Step 3: Incremental analysis
You can always add more data to your analysis by selecting a file or set of files in SolidTA's tree view and asking for an update of the revisions or update of the contents. This is the best way to test all is working OK:
- select just 1 file (say, some .cc or .h file)
- perform the revisions and contents update
- monitor what happens in the Log window.
If something wrong takes place, examine the commit logs in the web-based SVN browser to see if there are any messages on repository relocation, version renumbering, etc. If so, you know what happened, and should just ignore that event, and proceed to the next file(s).
Step 4: Content analysis
Once you have phase 3 done for one or more files, you can select these and compute a few content metrics. The simplest and fastest is the Lines of text counter. For this:
- go to Calculators
- select the desired metric 'calculator'
- make sure that your files of interest are selected in the tree view
- press Generate in the calculator.
This is relatively fast (minutes for hundreds of files, proportionally so for larger sets) since all content is locally available. After this phase is completed, if you go to the Metrics tab, you'll find some new metrics.
Note: Even if the content acquisition failed on some revisions of a selected file, the metrics will be still computed for all revisions which we could download.
Results on Chromium
The images below show some snapshots from the analysis process described above for the Chromium repository. You can open each image in a new window to see it at full resolution:
Files and authors
Overview of the analyzed subset of files, sorted by creation date, colored by authors. In the treeview, you see several pink icons. These are files for which not all the content could be downloaded, due to the problems with repository structure indicated above. The green ones are files for which all repository content was downloaded OK.
Files and file type
Overview of the analyzed files, sorted on creation date, and grouped and colored by file type. Blue (top) are .cc.
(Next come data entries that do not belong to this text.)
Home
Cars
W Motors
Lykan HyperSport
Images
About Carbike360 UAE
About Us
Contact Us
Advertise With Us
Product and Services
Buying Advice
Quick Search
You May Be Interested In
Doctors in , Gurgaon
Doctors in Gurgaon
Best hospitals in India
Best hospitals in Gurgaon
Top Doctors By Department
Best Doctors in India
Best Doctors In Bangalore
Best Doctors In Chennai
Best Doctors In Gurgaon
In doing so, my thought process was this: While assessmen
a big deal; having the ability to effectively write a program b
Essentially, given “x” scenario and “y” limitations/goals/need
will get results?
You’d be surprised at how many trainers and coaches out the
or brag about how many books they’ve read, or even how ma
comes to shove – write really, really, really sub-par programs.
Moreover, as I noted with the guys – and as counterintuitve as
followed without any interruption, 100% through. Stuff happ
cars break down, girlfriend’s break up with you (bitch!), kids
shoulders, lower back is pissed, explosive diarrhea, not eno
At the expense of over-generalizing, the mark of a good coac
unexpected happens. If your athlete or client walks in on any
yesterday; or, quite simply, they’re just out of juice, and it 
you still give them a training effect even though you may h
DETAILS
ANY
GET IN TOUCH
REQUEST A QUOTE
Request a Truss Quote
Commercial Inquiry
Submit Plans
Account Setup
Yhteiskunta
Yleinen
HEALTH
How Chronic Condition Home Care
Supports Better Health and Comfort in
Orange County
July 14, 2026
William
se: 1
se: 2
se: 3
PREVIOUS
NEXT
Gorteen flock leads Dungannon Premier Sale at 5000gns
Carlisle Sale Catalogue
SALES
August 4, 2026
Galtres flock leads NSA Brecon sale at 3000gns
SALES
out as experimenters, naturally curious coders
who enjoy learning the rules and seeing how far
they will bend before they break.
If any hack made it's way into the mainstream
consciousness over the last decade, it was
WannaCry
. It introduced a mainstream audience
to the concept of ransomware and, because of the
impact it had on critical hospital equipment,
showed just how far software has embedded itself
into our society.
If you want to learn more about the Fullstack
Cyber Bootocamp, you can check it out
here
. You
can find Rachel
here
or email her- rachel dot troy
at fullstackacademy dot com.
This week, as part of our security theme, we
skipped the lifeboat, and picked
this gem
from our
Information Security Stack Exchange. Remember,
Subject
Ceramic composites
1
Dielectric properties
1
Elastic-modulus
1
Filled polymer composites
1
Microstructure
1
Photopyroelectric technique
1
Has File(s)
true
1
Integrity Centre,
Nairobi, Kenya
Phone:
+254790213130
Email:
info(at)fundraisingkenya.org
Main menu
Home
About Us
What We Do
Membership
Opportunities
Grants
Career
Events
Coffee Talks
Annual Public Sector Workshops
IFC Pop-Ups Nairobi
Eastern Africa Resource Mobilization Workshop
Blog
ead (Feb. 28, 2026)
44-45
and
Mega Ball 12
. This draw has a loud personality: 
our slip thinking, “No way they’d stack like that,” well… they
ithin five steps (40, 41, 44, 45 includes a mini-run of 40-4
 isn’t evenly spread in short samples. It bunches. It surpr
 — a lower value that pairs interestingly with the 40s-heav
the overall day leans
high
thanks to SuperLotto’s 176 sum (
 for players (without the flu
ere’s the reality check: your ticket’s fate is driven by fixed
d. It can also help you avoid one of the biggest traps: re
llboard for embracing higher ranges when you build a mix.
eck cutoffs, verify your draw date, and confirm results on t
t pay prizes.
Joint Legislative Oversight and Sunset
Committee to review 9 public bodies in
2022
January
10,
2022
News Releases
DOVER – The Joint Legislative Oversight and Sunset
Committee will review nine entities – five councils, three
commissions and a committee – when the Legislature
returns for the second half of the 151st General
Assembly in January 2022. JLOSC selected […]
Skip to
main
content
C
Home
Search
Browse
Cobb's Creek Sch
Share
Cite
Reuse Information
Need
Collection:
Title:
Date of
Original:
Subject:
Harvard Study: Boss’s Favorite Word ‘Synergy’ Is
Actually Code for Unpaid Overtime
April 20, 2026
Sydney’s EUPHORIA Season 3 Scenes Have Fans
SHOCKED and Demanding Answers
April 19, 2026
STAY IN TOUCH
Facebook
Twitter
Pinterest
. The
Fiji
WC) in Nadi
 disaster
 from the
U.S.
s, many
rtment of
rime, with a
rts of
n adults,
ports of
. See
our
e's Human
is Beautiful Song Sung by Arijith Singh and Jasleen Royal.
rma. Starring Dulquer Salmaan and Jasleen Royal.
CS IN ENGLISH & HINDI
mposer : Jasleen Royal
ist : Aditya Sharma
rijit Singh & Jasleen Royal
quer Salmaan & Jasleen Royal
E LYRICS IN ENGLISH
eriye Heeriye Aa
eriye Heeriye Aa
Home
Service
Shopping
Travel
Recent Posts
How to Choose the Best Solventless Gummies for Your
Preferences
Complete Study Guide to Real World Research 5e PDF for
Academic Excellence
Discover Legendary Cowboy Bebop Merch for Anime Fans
Green (3rd group from top) are .h. Yellow (largest group) are .html. Red are .js. Orange (bottom) are .zip. This is to show where we expect to have source code level metrics (thus, this directory won't have many, since there are only few source files).
Files and code size
Same sorting as before, but now colored by code size. As you see, only few files have the code size computed. This is because in our experiment we didn't update the content for all source files, but just for a few. The code size is computed by the CCCC metrics engine (see the Calculators tab). Of course, you can choose more files to update the contents and then compute metrics.
Files: a detail
A zoom-in as in the image above, focusing on the file extension_unittest.cc. As you see in the tree view, this file's icon is pink meaning not all content for all revisions was gotten OK. Now if you focus on the main view, for this file, you'll see lots of colors in the bar, but also some gray blocks. These blocks are the revisions for which SolidTA was unable to download content because of the earlier indicated problems. Which shows that you can have partial analyses for certain revisions, you don't need them all.
Get the Chromium pre-analyzed data
A full snapshot of the Chromium pre-analyzed data (including the SolidTA tool itself too) is available for download. You can easily install this snapshot to e.g. generate images similar to the ones shown above. For details, see the Tools page.